Author: Lewis Williamson on 2024-10-23 [id 4898]
(in reply to Report 3 on 2024-05-22)We thank the referee for their careful reading of our manuscript and endorsement of our work. Below we respond to each of the referee's numbered points. Equation numbering refers to the updated manuscript.
The stability of a PCV in motion is an interesting question and was tentatively explored in ref [40]. A moving PCV is stretched and for large stretching (large PCV velocity) this can destabilise the vortex while still preserving the total topology. We do not explore this regime in the present paper, however it is an interesting area for future research. The position $\mathbf{x}_v$ of the PCV coincides with the centre of circulation of $F_\perp$, which can be traced in the numerical simulation. We have included plots of $F_\perp$ along the line of vortex motion in Fig. 1(a) and Fig. 3(a). Note this spin density is also apparent in Fig 1(b) and Fig 2(b). Plotting $|F|$ is the same, since $F_z$ is zero along this cross-section. We have add new text to the conclusion discussing the potential instability that arises for a fast-moving vortex.

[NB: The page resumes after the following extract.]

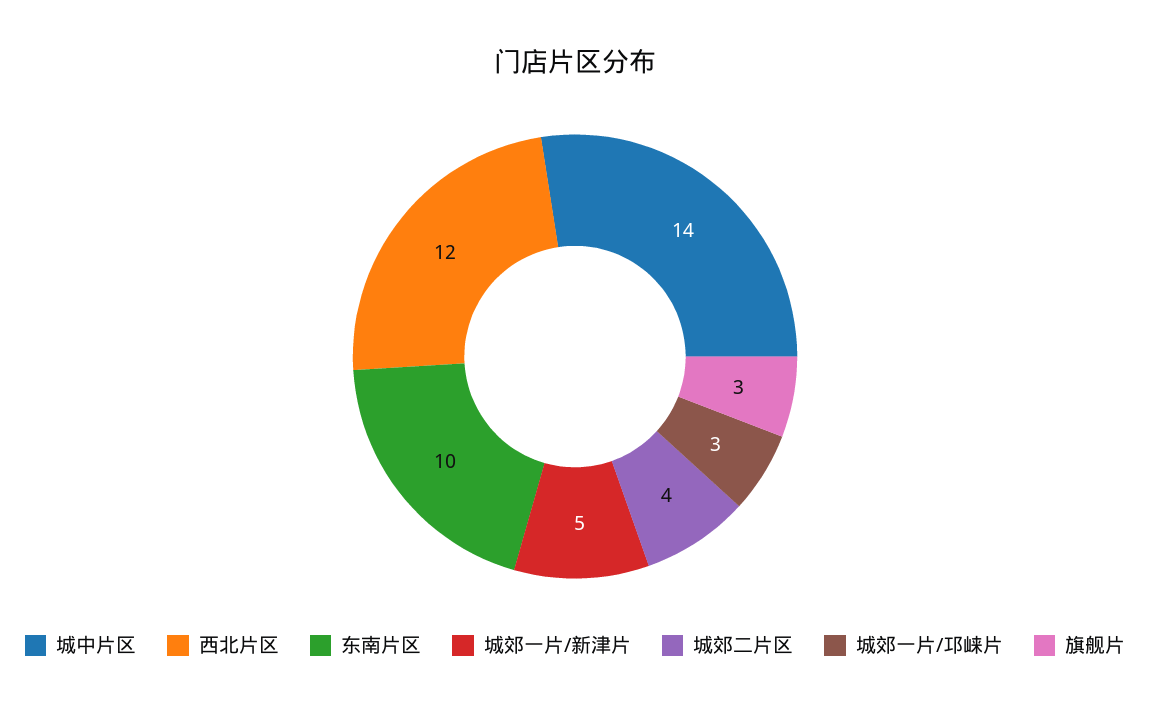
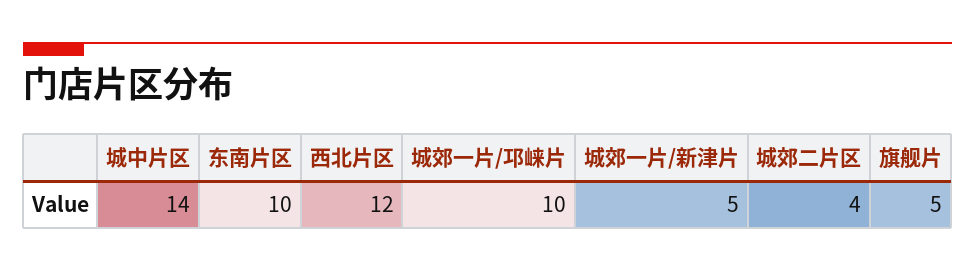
城郊一片/邛崃片: 3 -> 10
旗舰片: 3 -> 5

Longitudinal magnetization arises when there is an imbalance in plus and minus spin components, see new Eq (2) in the paper. As the two vortices in $m=\pm 1$ separate, it becomes energetically favourable for the core of the $m=+1$ vortex to be partially filled by the $m=-1$ component and vice versa, since this lowers the spin interaction energy. Hence the $F_z$ magnetization develops a dipole structure. Exploring how the axial spin tends to flow in the presence of density gradients or spin currents is an interesting question but beyond the scope of our work. We have clarified the origin of $F_z$ magnetization, see new text in the second paragraph of Sec 4.
This equation follows from symmetry under the transformation $(F_x,F_y,F_z)\rightarrow (F_x,-F_y,-F_z)$, which changes the vortex sign and interchanges the $m=\pm 1$ components. We have added text describing this symmetry in a footnote at the bottom of page 4.
This is correct. We have clarified this in the text above Eq (4) and at the start of Sec 3.